Available data:
──────────────────────────────

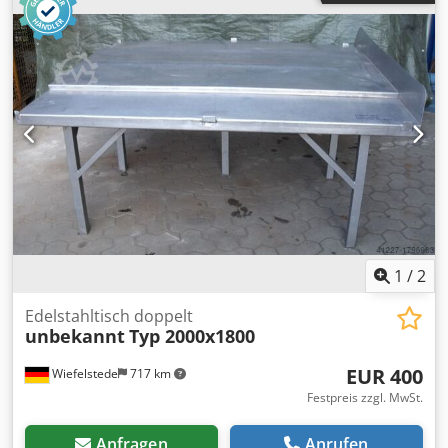
1
/
2
Edelstahltisch doppelt
unbekannt
Typ 2000x1800
EUR 400
Wiefelstede
717 km
Festpreis zzgl. MwSt.
Anfragen
Anrufen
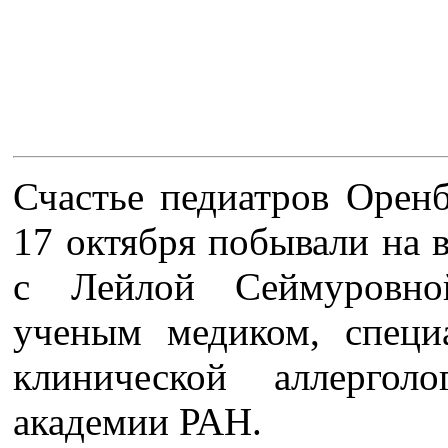
Счастье педиатров Оренб
17 октября побывали на 
с Лейлой Сеймуровно
ученым медиком, специ
клинической аллерголо
академии РАН.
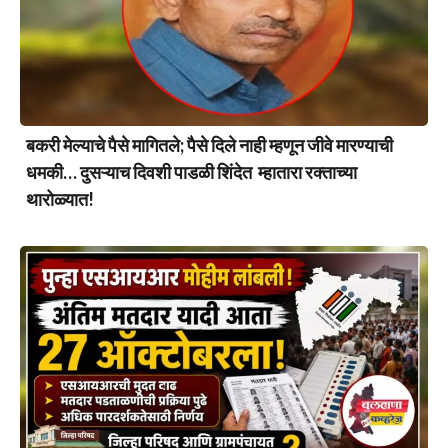
बकरी मेल्याचे पैसे मागितले; पैसे दिले नाही म्हणून जीवे मारण्याची
धमकी… दुसऱ्याच दिवशी पाडळी शिंदेत म्हातारा रक्ताच्या
थारोळ्यात!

──────────────────────────────

Exercise: Please reproduce every line of text in the material above without any changes, and leave the pictures out of your copy.

Exercise answer:
1
/
2
Edelstahltisch doppelt
unbekannt
Typ 2000x1800
EUR 400
Wiefelstede
717 km
Festpreis zzgl. MwSt.
Anfragen
Anrufen
Счастье педиатров Оренб
17 октября побывали на 
с Лейлой Сеймуровно
ученым медиком, специ
клинической аллерголо
академии РАН.
बकरी मेल्याचे पैसे मागितले; पैसे दिले नाही म्हणून जीवे मारण्याची
धमकी… दुसऱ्याच दिवशी पाडळी शिंदेत म्हातारा रक्ताच्या
थारोळ्यात!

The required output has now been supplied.